A simple change in how browsers load web pages is heralding a fundamental shift in the way we interact with the internet.

Whereas current websites are mostly static, a new technology is making them easier to use, more responsive and, in some cases, able to mimic complex desktop applications such as word processors. As a result, it is making software such as project management and content management, once available only to big enterprises, cheap and accessible to small businesses and individuals.

Named Ajax (Asynchronous JavaScript and XML) in February 2005 by Jesse James Garrett, director of User Experience Strategy at Adaptive Path, a technology company, it has risen to prominence as high profile sites have started to use it. These include Google Maps, a website that displays maps, Flickr, Yahoo’s photograph archive website, Del.icio.us Direc.tor, a way of bookmarking web pages and Google Mail, a web mail service.

The change Ajax makes is very simple. Rather than having a web browser reload an entire web page every time a user clicks a link or button, Ajax allows only those elements that need updating to be reloaded – a simple change with dramatic consequences.

“By using the Ajax techniques, we are able to move beyond traditional web mail to provide a very fast and interactive product,” says Paul Buchheit, software engineer at Google. “Google Mail added features not previously found in web email, such as address auto-complete and interactive spellchecking.
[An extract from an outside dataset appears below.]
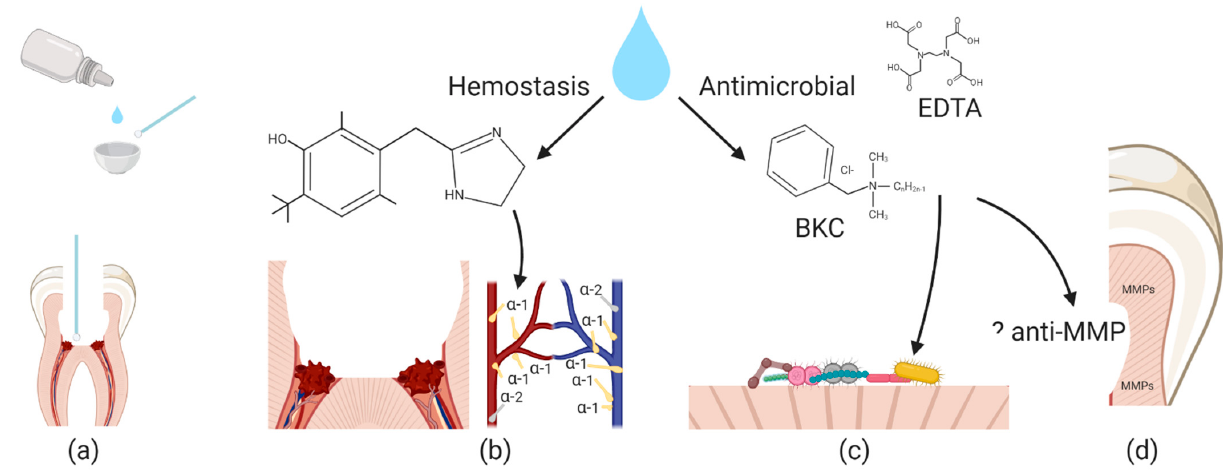
Figure 3. Conceptual Model of Imidazoline Activity. ( a ) Volume dosing of ImDs and use of microbrush to deliver solution to exposed pulp chambers. ImD solutions have possible multi-modal action ( b ) ImDs (oxymetazoline shown) are agonist to α -1 adrenoreceptors found in pulp tissue and innervation of these receptors can initiate vasoconstriction and hemostasis. ( c ) benzalkonium chloride (BKC) and EDTA work together to disrupt bacterial membranes and cationic properties can also aid in debris removal. Benzalkonium chloride is often a mixture of different chain length alkylbenzyldimethylammonium chlorides ( n = 8, 10, 12, 14, 16, 18) ( d ) There is a hypothetical mechanism that BKC may inhibit dentine matrix metallopro- teinase (MMPs) that can degrade a future dentin-adhesive layer. While hemostasis and antimicrobial action have extensive evidence, the MMP activity is based on limited studies and requires more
Actions such as replying to a message are now instant. Previously they required loading a new page from the server, which can be very slow.”

One development that has allowed this is that JavaScript, a computer language originally invented by Netscape Communications Corporation for giving more interactivity to web pages, has come of age: users are switching to more advanced web browsers, such as Internet Explorer 6.0 and Firefox with better JavaScript functionality, allowing developers more scope to manipulate the user interface.

“Previously, JavaScript’s use was limited to small things such as menus and form checking, but all of the real work was done on the server,” says Mr Buchheit. “In the Ajax style of building applications, the Javascript running in your browser takes a much more central role in managing the user interface.” Hence, Ajax applications can allocate work between the client browser and the server. As a result, network bottlenecks and outages do not slow down performance as much as they could.

Being web-based, many current Ajax applications have been called “social software”, that is, they provide ways of collaborating or sharing information such as bookmarks or photos. Ajax is also suited to project management software. An example is Basecamp, one of a number of Ajax-based collaboration tools aimed at small businesses produced by software company 37Signals.

A common collaboration tool benefiting from Ajax is email. “E-mail is one of the killer applications for Ajax,” says Scott Dietzen, president and chief technology officer of Zimbra. Zimbra’s email client works inside a web browser, but is as fully featured as a desktop application, supporting functionality that would have been unthinkable in a web-based application only a few months ago. Being part of a web browser, the application integrates seamlessly with other collaboration tools such as Zimbra’s instant messaging, calendar and address book. It also means that users can check their email, whether they are in the office or using a laptop in any Wi-Fi enabled environment. Ajax, therefore, helps Zimbra provide a complete web-based collaboration suite.

Collaboration is also the strength of the web-based word processor, Writely. “Writely is about collaboration, sharing and publication,” says Sam Schillace, co-founder of Writely. Because Writely is on the web, users have an easy way of editing and sharing documents without having to email them to each other and manage all the changes that their colleagues make. It also provides a simple way of publishing documents on to websites such as blogs and, because it works in a browser, users can edit the documents wherever they have access to a computer and the internet.

In spite of its strengths, there is a limit to how responsive Ajax technology can be and therefore what Ajax applications can do.

Ajax is, for example, unsuitable for online gaming, which requires a lot of desktop computing power, or for Google Earth, an application that includes three-dimensional fly-throughs of terrain.

Nevertheless, there is great scope for Ajax as development tools are being made public as open-source software. Both IBM and Zimbra are offering toolkits to developers, which, in Zimbra’s case, makes it easier for others to integrate with its collaboration suite.

In the near future, when business people sit in internet cafes in constant contact with their teams as they edit documents, instant message and collaborate on projects, they’ll probably be doing it all through Ajax applications.